(Requirements)
Write the next part of the opinion piece on the EU's unilateral climate policies shown below, picking up right after its last sentence.

*** Source

The EU’s unilateral climate policies face a deepening crisis. Given the manifest reluctance of the world’s big emitters to accept any legally binding carbon targets and in face of our economic crisis, Europe should undertake a comprehensive review of its economically damaging climate and renewables targets and — in the absence of an international agreement — should consider the suspension of all unilateral policies that threaten Europe’s economic recovery.

Unilateral climate policies face a deepening crisis

Climate policy is no longer a big item on the EU’s agenda and the climate mania is gradually coming to an end after almost 20 years. Poland is vigorously blocking any new CO2 emission targets at EU level. There is growing support among Eastern European governments to block any new unilateral climate targets permanently.

In the past, Poland’s intractable hostility to green unilateralism was greeted by universal protestation in capitals around Europe. Today, it is hardly noticed by the media while green campaigners have become elderly and limp. Other and more pressing concerns are taking precedence and are completely overriding the green agenda.

As a result of the deadlock in Brussels, climate and green energy policies are facing a severe and deepening crisis. There is a growing risk that the EU’s unilateral strategy is hampering the economic recovery and, consequently, the future of European competitiveness.

Across Europe, the green agenda is becoming increasingly unpopular. Voters and energy intensive industries are ever more hostile to climate policies because they are inflating energy bills and heating costs. In light of global disagreement over the future of climate policy, hardly any European government is clamouring for green leadership. Even Germany and France no longer want to go it alone. Many European governments simply refuse to go beyond the 20 per cent emissions target.

It is becoming ever more evident that currently favoured solutions to climate change are not in themselves economically viable. What is more, the whole green agenda is confronted by rising doubt and criticism.

The Emissions Trading Scheme and other unilateral schemes have become a growing threat to Europe’s competitiveness and economic recovery. It puts European businesses and, in particular, energy-intensive users at a disadvantage with regards to cost and international competitiveness.

It does not make any sense to make industry and manufacturing, in particular, increasingly uncompetitive — or to drive it out of the continent. Nor does it make sense to weaken Europe’s crisis-ridden economies by driving up energy costs and increasing fuel poverty.

It might be possible to make a case for decarbonisation if it were undertaken on a worldwide basis. But recent UN climate summits show that there is no prospect of this. After the failure of the last UN summits, there is now an indefinite moratorium on international climate legislation. After Durban, the chances for a binding successor of the Kyoto Protocol are close to zero – despite the agreement to continue negotiating.

The international deadlock and the public backlash against green taxes show that conventional climate and green energy policies have no future. No wonder then that even the European Commission is seriously considering whether to discontinue its unilateral decarbonization strategy in the absence of a global agreement.

In the draft of its Energy Roadmap 2050, the commission warns that “if co-ordinated action on climate among the main global players fails to strengthen in the next few years, the question arises how far the EU should continue with an energy-system transition oriented to decarbonization.”

******
*** Data lines

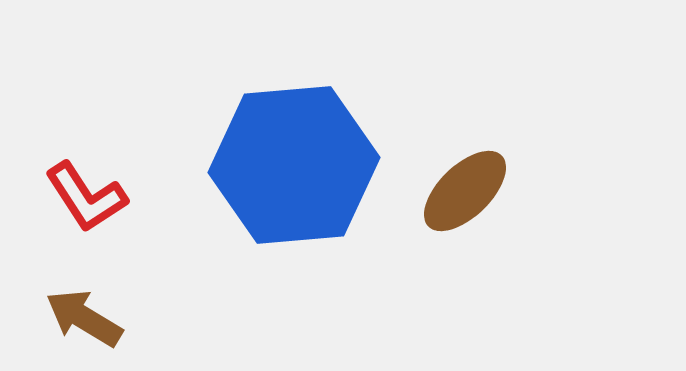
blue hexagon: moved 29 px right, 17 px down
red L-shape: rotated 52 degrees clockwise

******
*** Data lines

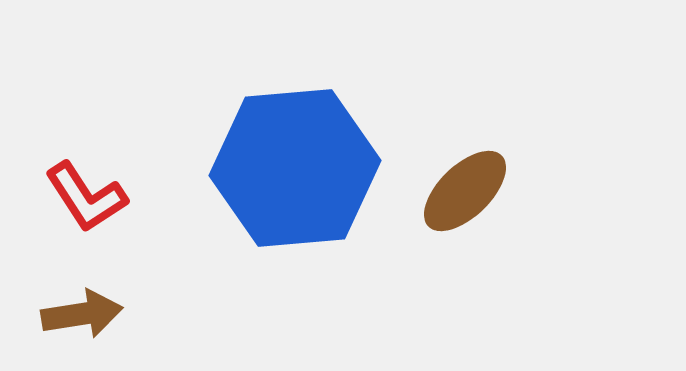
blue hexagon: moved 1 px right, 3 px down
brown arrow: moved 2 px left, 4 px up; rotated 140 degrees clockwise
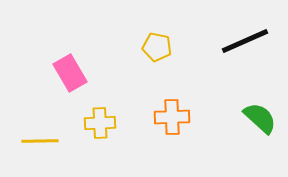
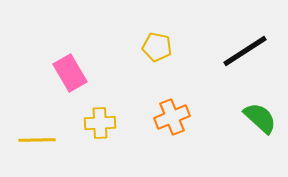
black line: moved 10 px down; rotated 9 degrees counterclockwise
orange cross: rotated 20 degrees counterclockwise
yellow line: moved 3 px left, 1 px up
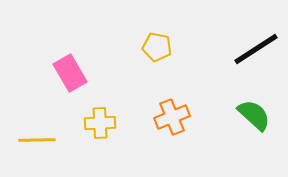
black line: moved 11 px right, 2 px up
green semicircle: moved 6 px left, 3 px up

******

(Reply)
The threat of a global trade war

Europe is also facing the threat of a global trade war over its unilateral climate policies. A group of nearly 30 nations are considering possible retaliation against the European Union’s new emissions trading law – which obliges international airlines, regardless of nationality, to pay for CO2 emissions when using European airports. Airlines have until April 2013 to submit carbon allowances to cover their 2012 emissions, before facing possible fines or bans under the new EU law.

The emissions trading scheme is the main vehicle of the EU’s climate policy. Its unilateral cap on emissions remains a huge and growing burden on European economies and industries because all other major trading nations have rejected similar measures. European consumers are facing up to the reality that their political leaders have already squandered more than €200bn on a completely inane and ineffective project. A recent report by Swiss bank UBS revealed that the ETS has cost European consumers a staggering €210 billion – for “almost zero impact” on cutting emissions.

For more than 15 years, the EU has failed to reach a global agreement on greenhouse gas emissions. Now, the EU’s unilateralism is turning into a risky game of protectionism. When the union added aviation to the ETS on January 1, it forced all global airlines that use European airports to join up. Carriers that refuse to participate will be subject to fines of €100 per ton of carbon dioxide that exceeds the ETS limits, and they could be banned from operating in Europe altogether.

A growing number of airlines and governments outside the EU are, of course, opposed to this kind of protectionism and regard the new rules as illegal – not least, because carriers are also charged for emissions that happen outside of Europe. City analysts estimate that the cost for airlines of joining the ETS will be around €1bn this year and €10.4bn in total between now and the end of 2020. By then, it will cost airlines some €3bn annually. The new green taxes will inevitably increase the cost for airlines and much of this will be passed on to passengers.

Opposing countries – including India, China and the United States – are known as the ‘coalition of the unwilling’ and have agreed to retaliate with the stated aim of getting the EU’s measures either cancelled or postponed.

The US House of Representatives has passed a bill, which prohibits American airlines from participating in the ETS. It is estimated that the ETS would cost US airlines $3.1bn from 2012 to 2020. China too has banned airlines from taking part in the scheme, saying it violates international rules. India has asked carriers not to give emissions data to the EU. The Indian government has warned that the EST for aviation is “a deal-breaker” for any global climate change agreement. Meanwhile, Russia is considering restricting European flights over Siberia.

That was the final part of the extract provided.